A minimally invasive procedure in which anti-inflammatory steroid medication is injected into the spinal column to alleviate pain. It is often used to treat spondylosis, disc herniation, spinal stenosis, and other nerve impingement.

Facet Joint Injections:

Facet joints are small joints at the base of each vertebra. When these joints become inflamed, the doctor injects a small quantity of local anesthetic to numb the nerve and help the patient engage in daily activities and rehabilitation exercises.

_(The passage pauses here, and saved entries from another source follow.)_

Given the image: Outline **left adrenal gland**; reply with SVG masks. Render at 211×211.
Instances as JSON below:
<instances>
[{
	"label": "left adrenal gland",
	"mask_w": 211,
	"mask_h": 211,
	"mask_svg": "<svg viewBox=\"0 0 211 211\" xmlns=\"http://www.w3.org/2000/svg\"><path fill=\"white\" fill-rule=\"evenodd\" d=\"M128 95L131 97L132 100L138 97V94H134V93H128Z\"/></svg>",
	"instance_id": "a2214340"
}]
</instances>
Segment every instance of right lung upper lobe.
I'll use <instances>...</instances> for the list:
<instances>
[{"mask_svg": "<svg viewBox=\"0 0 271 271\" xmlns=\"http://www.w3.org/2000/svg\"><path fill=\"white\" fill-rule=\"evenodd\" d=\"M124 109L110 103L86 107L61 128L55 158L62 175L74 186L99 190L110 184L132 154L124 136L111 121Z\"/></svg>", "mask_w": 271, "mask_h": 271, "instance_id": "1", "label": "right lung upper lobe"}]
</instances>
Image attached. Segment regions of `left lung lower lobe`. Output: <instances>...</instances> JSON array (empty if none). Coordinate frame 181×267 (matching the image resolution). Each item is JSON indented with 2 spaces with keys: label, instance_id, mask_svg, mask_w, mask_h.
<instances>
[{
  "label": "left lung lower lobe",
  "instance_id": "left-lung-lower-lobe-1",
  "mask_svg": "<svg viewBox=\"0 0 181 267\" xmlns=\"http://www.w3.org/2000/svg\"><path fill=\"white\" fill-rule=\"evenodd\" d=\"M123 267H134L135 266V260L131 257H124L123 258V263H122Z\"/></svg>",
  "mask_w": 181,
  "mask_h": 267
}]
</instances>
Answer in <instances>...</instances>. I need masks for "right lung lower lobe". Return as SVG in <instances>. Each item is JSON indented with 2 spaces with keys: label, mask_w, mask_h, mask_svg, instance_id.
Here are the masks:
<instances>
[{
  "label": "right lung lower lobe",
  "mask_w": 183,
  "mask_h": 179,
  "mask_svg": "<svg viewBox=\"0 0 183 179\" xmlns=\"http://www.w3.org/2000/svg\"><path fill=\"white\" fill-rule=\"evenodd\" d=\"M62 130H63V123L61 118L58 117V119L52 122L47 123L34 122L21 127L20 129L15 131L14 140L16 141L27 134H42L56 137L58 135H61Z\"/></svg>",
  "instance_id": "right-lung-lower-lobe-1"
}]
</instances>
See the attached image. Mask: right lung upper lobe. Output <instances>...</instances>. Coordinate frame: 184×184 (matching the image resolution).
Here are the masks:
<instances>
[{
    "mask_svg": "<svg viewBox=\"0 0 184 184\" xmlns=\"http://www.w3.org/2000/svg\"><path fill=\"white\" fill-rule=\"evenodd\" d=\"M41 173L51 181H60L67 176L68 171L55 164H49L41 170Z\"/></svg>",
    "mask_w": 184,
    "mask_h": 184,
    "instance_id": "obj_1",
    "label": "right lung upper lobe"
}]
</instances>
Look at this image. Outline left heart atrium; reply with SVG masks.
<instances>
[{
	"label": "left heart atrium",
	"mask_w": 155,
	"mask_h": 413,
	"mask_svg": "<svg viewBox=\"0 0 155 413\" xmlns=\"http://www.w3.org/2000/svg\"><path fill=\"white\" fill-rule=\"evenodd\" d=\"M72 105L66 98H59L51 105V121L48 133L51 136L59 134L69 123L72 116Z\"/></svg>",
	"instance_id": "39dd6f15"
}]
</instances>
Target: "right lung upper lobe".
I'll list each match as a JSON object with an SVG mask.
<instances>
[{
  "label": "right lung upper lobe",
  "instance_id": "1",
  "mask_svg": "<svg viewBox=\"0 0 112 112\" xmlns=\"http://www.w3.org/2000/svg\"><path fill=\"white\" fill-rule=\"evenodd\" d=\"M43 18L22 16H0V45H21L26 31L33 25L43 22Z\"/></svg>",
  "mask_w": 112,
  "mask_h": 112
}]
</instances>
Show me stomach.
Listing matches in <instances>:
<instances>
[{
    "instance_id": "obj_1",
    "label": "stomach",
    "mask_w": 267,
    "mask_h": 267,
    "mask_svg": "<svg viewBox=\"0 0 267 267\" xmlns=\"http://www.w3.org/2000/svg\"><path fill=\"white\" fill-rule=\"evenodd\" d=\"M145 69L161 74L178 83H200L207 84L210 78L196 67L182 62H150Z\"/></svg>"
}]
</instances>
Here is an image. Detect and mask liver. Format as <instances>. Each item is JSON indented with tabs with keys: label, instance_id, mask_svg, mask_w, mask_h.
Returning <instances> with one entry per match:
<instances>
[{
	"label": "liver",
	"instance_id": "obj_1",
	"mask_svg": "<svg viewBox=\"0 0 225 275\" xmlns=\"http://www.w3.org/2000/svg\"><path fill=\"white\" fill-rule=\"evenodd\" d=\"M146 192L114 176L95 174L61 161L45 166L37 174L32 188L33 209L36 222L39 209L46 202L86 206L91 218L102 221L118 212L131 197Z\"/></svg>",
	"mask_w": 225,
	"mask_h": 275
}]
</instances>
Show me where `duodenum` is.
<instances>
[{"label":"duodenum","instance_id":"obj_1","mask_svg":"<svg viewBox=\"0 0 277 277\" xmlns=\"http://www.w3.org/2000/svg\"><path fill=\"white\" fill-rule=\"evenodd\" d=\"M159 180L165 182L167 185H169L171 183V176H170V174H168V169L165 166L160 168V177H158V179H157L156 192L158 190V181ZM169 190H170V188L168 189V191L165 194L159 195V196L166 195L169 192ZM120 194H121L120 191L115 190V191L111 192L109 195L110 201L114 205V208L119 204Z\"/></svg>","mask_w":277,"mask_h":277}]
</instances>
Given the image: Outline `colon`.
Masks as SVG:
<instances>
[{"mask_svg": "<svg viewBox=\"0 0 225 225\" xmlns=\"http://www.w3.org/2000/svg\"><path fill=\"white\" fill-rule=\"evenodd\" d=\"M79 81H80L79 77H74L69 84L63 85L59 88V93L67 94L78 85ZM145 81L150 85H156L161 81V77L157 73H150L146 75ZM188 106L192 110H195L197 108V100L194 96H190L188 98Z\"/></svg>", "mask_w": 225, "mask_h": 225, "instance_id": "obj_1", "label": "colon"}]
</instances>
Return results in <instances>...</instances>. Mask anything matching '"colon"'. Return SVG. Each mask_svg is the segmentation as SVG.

Medial Branch Nerve Blocks:

This is an injection that blocks the nerves in the small medial nerves in a specific facet joint in the patient’s spine. If the patient experiences immediate and marked pain relief, that joint can be determined to be to the underlying cause of the pain and subsequently treated.

Radiofrequency Neurotomy:

This procedure uses radio waves to temporarily interfere with the ability of nerves to transmit pain signals. The radio waves are transmitted into the body via tiny needles inserted into specific nerves (often in the spine) to provide immediate pain relief.

Ganglion Impar Nerve Blocks:

This is a minimally invasive injection into a bundle of nerves called that reside just above the tailbone (coccyx). The treatment can help to quickly diagnose and immediately provide relief from chronic pain of the pelvis, groin, hips and lower abdomen.

Lumbar Discography:

A last-resort procedure used to discover the cause of difficult to diagnose causes of debilitating leg or back pain. Small needles introduce dye into the discs of your spine under x-ray. If there is pain during the procedure, that disc can be treated as the underlying cause of the chronic pain.

Intra-Articular Joint Injections:

To treat pain and inflammation inside a specific joint, an injection of anti-inflammatory corticosteroids is introduced directly into the open space of the joint. This reduces pain and swelling within the moving (articulated) pieces of the joint and can accelerate healing.

Trigger Point Injections:

Used to treat painful areas that contain muscular “trigger points,” or “knots” of tightened muscle tissue that do not relax when they are supposed to. A small amount of local anesthetic and a corticosteroid are injected into the trigger point to reduce inflammation and relax the muscle.


This treatment uses a patient’s own healthy cells or tissue to repair the damaged area. Healthy cells are extracted, isolated and re-introduced into the affected area to stimulate natural healing and repair⁠—​with dramatic improvements in outcomes.